◆ PAGE EXTRACT
--

This can go into a file isodate.sty which can then be included by \include or \input Then using \todayiso in your TeX document will use the current date. To be more precise, it is the date when TeX or LaTeX is called to process the file. This is what I use for my paper letters.

LaTeX

(From Fritz Zaucker, see his comment below):

\usepackage{isodate} % load package
\isodate % switch to ISO format
\today % print date according to current format

Oracle


SELECT TO_CHAR(SYSDATE, 'YYYY-MM-DD') FROM DUAL;

On Oracle Docs this function is documented.
It can be chosen as a default using ALTER SESSION for the whole session. Or in SQL-developer it can be configured. Then it is ok to just call

SELECT SYSDATE FROM DUAL;

Btw. Oracle allows to add numbers to dates. These are days. Use fractions of a day to add hours or minutes.

PostreSQL

(From Fritz Zaucker, see his comment):

select current_date;
—> 2016-01-08


select now();
—> 2016-01-08 14:37:55.701079+01

Emacs

In Emacs I like to have the current Date immediately:

(defun insert-current-date ()
"inserts the current date"
(interactive)
(insert
(let ((x (current-time-string)))
(concat (substring x 20 24)
"-"
(cdr (assoc (substring x 4 7)
cmode-month-alist))
"-"
(let ((y (substring x 8 9)))
(if (string= y " ") "0" y))
(substring x 9 10)))))
(global-set-key [S-f5] 'insert-current-date)

Pressing Shift-F5 will put the current date into the cursor position, mostly as if it had been typed.

Emacs (better Variant)

(From Thomas, see his comment below):

(defun insert-current-date ()
"Insert current date."
(interactive)
(insert (format-time-string "%Y-%m-%d")))

Perl

In the Perl programming language we can use a command line call

perl -e 'use POSIX qw/strftime/;print strftime("%F", localtime()), "\n"'

or to use it in larger programms

use POSIX qw/strftime/;
my $isodate_of_today = strftime("%F", localtime());

I am not sure, if this works on MS-Windows as well, but Linux-, Unix- and MacOS-X-users should see this working.

If someone has tried it on Windows, I will be interested to hear about it…
Maybe I will try it out myself…

Perl 5 (second suggestion)

(From Fritz Zaucker, see his comment below):

perl -e 'use DateTime; use 5.10.0; say DateTime->now->strftime(„%F“);‘

Perl 6

(From Fritz Zaucker, see his comment below):

say Date.today;

or

Date.today.say;

Ruby

This is even more elegant than Perl:

ruby -e 'puts Time.new.strftime("%F")'

will do it on the command line.
Or if you like to use it in your Ruby program, just use

d = Time.new
s = d.strftime("%F")

Btw. like in Oracle SQL it is possible add numbers to this. In case of Ruby, you are adding seconds.

It is slightly confusing that Ruby has two different types, Date and Time. Not quite as confusing as Java, but still…
Time is ok for this purpose.

--

◆ EXERCISE 1
Copy every line of the listing below, word for word.

Stored data entries:
--

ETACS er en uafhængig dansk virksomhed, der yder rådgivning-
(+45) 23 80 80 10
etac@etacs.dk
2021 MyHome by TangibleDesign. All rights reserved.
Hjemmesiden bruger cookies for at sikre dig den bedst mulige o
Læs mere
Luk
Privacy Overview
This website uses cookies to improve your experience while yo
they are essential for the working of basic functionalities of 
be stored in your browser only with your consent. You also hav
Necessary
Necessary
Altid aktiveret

--

◆ EXERCISE 2
In the page extract, what unit does Ruby use when a number is added to a time?

◆ RESPONSE BOX 1
ETACS er en uafhængig dansk virksomhed, der yder rådgivning-
(+45) 23 80 80 10
etac@etacs.dk
2021 MyHome by TangibleDesign. All rights reserved.
Hjemmesiden bruger cookies for at sikre dig den bedst mulige o
Læs mere
Luk
Privacy Overview
This website uses cookies to improve your experience while yo
they are essential for the working of basic functionalities of 
be stored in your browser only with your consent. You also hav
Necessary
Necessary
Altid aktiveret

◆ RESPONSE BOX 2
Seconds.